June 18, 2013—NVIDIA today announced the public availability of the latest version the NVIDIA® CUDA® parallel computing platform and programming model, which for the first time delivers support for ARM-based platforms.
Available today as a free download at http://developer.nvidia.com/cuda-toolkit, the CUDA 5.5 release candidate brings the power of GPU-accelerated computing to ARM platforms, the world’s fastest-growing processor ecosystem – approximately 10 times larger than the x86 CPU-based market.
The new CUDA release provides programmers with a robust, easy-to-use platform to develop advanced science, engineering, mobile and high performance computing (HPC) applications on ARM and x86 CPU-based systems.
“Since developers started using CUDA in 2006, successive generations of better, exponentially faster CUDA GPUs have dramatically boosted the performance of applications on x86-based systems,” said Ian Buck, general manager of GPU Computing Software at NVIDIA. “With support for ARM, the new CUDA release gives developers tremendous flexibility to quickly and easily add GPU acceleration to applications on the broadest range of next-generation HPC platforms.”
Combining high-performance CUDA-enabled GPU accelerators with low-power ARM-based SoCs enables ARM-based systems to penetrate new markets that require the highest levels of energy-efficient compute performance.
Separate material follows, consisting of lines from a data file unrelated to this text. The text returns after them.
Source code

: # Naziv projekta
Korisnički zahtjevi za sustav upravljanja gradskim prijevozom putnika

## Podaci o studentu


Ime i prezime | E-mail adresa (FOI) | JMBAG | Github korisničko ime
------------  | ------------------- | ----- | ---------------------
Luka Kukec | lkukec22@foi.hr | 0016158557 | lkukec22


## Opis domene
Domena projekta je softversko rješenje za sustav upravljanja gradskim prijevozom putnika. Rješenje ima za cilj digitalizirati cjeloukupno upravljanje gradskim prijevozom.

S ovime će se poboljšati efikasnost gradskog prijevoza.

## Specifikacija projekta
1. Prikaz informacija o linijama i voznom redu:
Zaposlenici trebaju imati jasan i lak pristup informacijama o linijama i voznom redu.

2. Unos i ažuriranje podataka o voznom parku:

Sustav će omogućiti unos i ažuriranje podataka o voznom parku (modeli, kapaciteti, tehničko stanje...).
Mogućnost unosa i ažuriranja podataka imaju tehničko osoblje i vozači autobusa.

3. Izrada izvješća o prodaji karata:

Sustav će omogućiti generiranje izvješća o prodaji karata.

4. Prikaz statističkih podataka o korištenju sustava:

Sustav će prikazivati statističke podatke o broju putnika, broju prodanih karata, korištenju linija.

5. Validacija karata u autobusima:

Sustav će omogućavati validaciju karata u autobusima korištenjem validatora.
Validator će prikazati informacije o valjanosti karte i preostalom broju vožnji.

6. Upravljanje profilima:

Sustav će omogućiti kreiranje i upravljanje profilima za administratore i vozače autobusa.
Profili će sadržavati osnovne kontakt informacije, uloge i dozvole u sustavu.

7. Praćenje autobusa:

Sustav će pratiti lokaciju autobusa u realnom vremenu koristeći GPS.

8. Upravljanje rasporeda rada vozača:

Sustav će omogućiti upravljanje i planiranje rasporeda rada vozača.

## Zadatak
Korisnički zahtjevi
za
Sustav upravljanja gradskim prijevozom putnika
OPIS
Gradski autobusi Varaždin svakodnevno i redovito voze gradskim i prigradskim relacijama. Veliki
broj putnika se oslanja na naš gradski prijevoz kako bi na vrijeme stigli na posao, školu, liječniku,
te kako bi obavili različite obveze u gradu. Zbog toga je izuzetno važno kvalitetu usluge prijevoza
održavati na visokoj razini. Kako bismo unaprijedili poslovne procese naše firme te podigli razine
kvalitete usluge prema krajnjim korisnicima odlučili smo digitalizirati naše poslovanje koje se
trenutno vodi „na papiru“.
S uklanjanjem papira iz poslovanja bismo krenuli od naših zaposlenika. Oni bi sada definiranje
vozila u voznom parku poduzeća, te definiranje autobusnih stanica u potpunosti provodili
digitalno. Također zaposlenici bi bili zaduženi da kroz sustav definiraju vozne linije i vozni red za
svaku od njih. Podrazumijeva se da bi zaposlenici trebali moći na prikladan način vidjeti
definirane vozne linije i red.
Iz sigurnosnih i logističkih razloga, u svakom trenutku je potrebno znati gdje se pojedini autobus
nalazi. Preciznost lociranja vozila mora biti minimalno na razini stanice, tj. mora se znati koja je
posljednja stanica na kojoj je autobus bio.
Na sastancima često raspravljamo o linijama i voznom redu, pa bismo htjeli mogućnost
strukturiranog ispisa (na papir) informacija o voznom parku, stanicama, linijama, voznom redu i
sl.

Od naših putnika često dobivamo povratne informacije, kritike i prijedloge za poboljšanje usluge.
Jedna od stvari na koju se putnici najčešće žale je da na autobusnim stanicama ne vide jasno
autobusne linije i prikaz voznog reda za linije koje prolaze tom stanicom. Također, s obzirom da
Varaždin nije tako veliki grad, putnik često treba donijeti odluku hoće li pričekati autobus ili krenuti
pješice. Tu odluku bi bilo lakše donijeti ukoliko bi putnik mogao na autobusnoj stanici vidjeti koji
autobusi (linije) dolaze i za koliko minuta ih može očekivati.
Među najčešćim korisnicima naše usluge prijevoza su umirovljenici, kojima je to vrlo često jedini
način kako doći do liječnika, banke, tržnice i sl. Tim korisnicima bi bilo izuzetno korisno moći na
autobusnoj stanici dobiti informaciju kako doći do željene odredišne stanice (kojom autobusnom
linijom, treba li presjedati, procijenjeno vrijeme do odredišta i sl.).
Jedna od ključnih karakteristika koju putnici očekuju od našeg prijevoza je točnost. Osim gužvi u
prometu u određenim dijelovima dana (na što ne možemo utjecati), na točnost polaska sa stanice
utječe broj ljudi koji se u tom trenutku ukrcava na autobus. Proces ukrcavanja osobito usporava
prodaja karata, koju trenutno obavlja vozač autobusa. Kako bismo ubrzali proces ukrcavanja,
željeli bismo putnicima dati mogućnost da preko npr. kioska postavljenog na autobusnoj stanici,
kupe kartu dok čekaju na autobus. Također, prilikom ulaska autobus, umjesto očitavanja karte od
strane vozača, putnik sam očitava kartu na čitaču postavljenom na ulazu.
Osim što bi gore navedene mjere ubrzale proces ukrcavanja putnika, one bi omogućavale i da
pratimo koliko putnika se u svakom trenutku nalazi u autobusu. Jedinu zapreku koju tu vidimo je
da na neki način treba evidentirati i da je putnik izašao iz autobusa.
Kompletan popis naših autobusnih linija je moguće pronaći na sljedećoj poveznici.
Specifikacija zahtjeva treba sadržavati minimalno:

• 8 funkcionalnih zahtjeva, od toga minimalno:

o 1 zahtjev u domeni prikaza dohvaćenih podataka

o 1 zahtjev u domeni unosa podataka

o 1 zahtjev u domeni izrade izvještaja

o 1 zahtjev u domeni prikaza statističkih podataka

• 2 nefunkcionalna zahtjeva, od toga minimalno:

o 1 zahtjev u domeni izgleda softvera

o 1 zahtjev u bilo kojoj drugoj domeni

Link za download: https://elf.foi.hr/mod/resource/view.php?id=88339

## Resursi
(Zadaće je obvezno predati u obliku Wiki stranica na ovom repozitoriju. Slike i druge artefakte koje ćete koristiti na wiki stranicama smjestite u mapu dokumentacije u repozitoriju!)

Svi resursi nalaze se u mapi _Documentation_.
These market segments include: defense systems, automotive, energy exploration, mobile computing, robotics, scientific research, HPC and others.
Robust Parallel Programming Features
In addition to providing native support for ARM platforms, the CUDA 5.5 release delivers a number of new advanced performance and productivity features, including:
- Enhanced Hyper-Q support – Now supported across multiple MPI processes on all Linux systems
- MPI Workload Prioritization – Allows application developers to prioritize CUDA streams on the critical path first, optimizing overall application run time
- New guided performance analysis – Visual Profiler and Nsight Eclipse Edition now walk developers step-by-step through the process of identifying performance bottlenecks and applying optimizations
- Fast cross-compile on x86 – Reduces development time for large applications by enabling developers to compile ARM code on fast x86 processers, and transfer the compiled application to ARM
In addition, CUDA 5.5 offers a full suite of programming tools, GPU-accelerated math libraries and documentation for both x86- and ARM-based platforms:
- Robust programming tools – Full support for the CUDA compiler, debugger and performance analysis tools
- GPU-accelerated math libraries – FFT, RNG, BLAS, sparse matrix operations, and nearly 5,000 signal- and image-processing primitives in the NVIDIA Performance Primitives (NPP) library
- Documentation/programming guides – Complete documentation, code samples and more to help developers quickly learn how to take advantage of GPU-accelerated computing
CUDA is a parallel computing platform and programming model developed by NVIDIA. It enables dramatic increases in computing performance by harnessing the power of GPUs. With more than 1.8 million downloads, supporting more than 200 leading engineering, scientific and commercial applications, the CUDA programming model is taught in over 640 universities worldwide and is the most popular way for developers to take advantage of GPU-accelerated computing.